# [Problem description]
A single number is wanted: how many lines of the data include the string "Example".

(Supplied records Opens)

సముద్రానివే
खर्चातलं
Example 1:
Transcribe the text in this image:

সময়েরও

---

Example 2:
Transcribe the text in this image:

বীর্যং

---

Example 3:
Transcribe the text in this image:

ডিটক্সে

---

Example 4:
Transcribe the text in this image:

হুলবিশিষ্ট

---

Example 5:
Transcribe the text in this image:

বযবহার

(Supplied records Closes)
(Supplied records Opens)

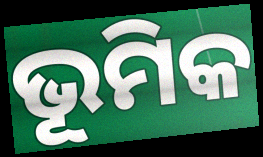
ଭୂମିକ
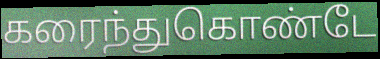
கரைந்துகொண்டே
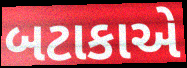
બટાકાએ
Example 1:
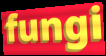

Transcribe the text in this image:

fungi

(Supplied records Closes)

# [Task answer]
6